Jusqu’en Cour supérieure pour avoir raison

« Harcelée et menacée » pendant neuf ans par la SAAQ, une accidentée de la route a finalement dû se rendre jusqu’en Cour supérieure pour faire respecter une décision « déraisonnable » du Tribunal administratif du Québec.

NICOLAS SAILLANT
PHOTO: PIERRE-PAUL POULIN

« J’ai de la misère à le croire. On dirait que je m’attends tout le temps à ce qu’ils reviennent contre moi », lance Manon Collard, qui est encore incapable de savourer sa victoire.

Alors qu’elle était âgée de 13 ans, la jeune Manon s’est fait happer par un chauffard lorsqu’elle descendait de l’autobus scolaire. Elle a depuis des « séquelles importantes » au genou, mais elle a tout de même pu avoir une vie active comme fileuse jusqu’à ce que tout « dégringole » en 2008.

Invalide

En raison de l’usure prématurée de son genou, les médecins ont procédé à une intervention chirurgicale pour installer une prothèse. « Ça n’a pas fonctionné, le genou ne pliait pas », raconte Manon, qui a subi deux autres interventions infructueuses ensuite.

Estimant qu’elle n’était plus capable de travailler comme fileuse, la SAAQ a toutefois jugé qu’elle était capable de travailler au service à la clientèle.

Malgré l’avis de trois experts, la SAAQ a ainsi réduit substantiellement ses prestations, forçant la femme à s’adresser au Tribunal administratif du Québec (TAQ) pour avoir son dû.

En janvier 2016, Manon croyait donc en avoir fini lorsque le TAQ lui a donné raison puisqu’une telle « décision est finale et sans appel ». Or, dans une décision qui « étonne », deux autres juges du TAQ ont changé la décision.

PHOTO PIERRE-PAUL POULIN
Marc Bellemare, Avocat de Manon Collard

 

La calculatrice

« La Cour supérieure intervient dans le cas d’abus de pouvoir, d’une décision déraisonnable, lors de cas extrêmes et c’en est un », explique l’avocat Marc Bellemare, qui a pris le dossier en main. Et la décision de la Cour supérieure semble lui donner raison.

« Ils ont cherché à contourner la finalité », écrit la Cour supérieure, qui se dit étonnée de la décision du TAQ « qui ne tient pas la route ».

a SAAQ ne regarde pas le dossier, elle regarde la calculatrice. Une conclusion qui choque Me Bellemare. « Que la SAAQ fasse ça, on commence à être habitué, mais que le Tribunal administratif tombe dans ce jeu-là, c’est aberrant. »

De son côté, la femme de 51 ans avoue être aigrie et en « colère » malgré cette victoire.
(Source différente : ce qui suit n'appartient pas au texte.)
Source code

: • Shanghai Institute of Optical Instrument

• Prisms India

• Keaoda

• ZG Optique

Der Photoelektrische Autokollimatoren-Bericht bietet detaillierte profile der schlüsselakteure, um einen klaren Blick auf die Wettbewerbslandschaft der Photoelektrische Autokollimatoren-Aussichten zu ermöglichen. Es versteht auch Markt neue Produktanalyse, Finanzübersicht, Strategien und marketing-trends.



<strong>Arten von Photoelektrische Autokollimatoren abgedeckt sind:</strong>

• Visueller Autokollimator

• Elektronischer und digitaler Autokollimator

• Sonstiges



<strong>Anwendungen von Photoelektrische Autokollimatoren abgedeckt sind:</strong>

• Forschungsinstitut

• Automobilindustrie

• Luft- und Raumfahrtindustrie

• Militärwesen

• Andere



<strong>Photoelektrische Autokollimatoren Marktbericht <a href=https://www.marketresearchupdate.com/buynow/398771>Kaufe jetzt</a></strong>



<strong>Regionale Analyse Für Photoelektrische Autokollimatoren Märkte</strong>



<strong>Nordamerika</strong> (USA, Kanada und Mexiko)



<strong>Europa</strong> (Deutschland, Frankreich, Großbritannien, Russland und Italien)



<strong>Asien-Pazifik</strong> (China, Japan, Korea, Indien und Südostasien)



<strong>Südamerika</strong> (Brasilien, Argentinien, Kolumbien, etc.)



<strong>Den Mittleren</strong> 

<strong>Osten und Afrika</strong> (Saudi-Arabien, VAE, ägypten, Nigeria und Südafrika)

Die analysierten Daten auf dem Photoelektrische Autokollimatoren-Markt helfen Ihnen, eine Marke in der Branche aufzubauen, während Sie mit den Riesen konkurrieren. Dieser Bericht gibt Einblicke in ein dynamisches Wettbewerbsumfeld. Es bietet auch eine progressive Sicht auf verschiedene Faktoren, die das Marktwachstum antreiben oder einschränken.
Elle affirme avoir été « harcelée et menacée » par la SAAQ tout au long des débats judiciaires. « Ils me disaient “ne dépensez pas ce qu’on vous donne parce que si on gagne vous devrez tout nous rembourser” », affirme-t-elle.

Elle plaint donc les accidentés de la route qui, contrairement à elle, n’ont pas de blessure visible. « Ce n’est pas comme si ce n’était pas évident », lance Mme Collard en se déplaçant lentement.

LE FIL DES ÉVÉNEMENTS

1979 : À l’âge de 13 ans, Manon Collard se fait happer par un chauffard en sortant de l’autobus. Elle est touchée au genou droit.

2008 : L’usure prématurée de son genou gauche et un mal de dos chronique l’obligent à prendre plusieurs congés au travail. Elle se fait opérer une première fois pour remplacer son genou par une prothèse.

2012 : Une troisième opération infructueuse pour remplacer son genou est tentée.

18 juin 2015 : La SAAQ juge qu’elle « est apte à occuper, à temps plein, un emploi de préposée au service à la clientèle ».

21 janvier 2016 : Le Tribunal administratif du Québec (TAQ) infirme la décision de la SAAQ.

28 novembre 2016 : Le TAQ rend une deuxième décision pour annuler la première qu’il avait prise en janvier.

28 juin 2017 : La Cour supérieure déclare que la première décision du TAQ est exécutoire.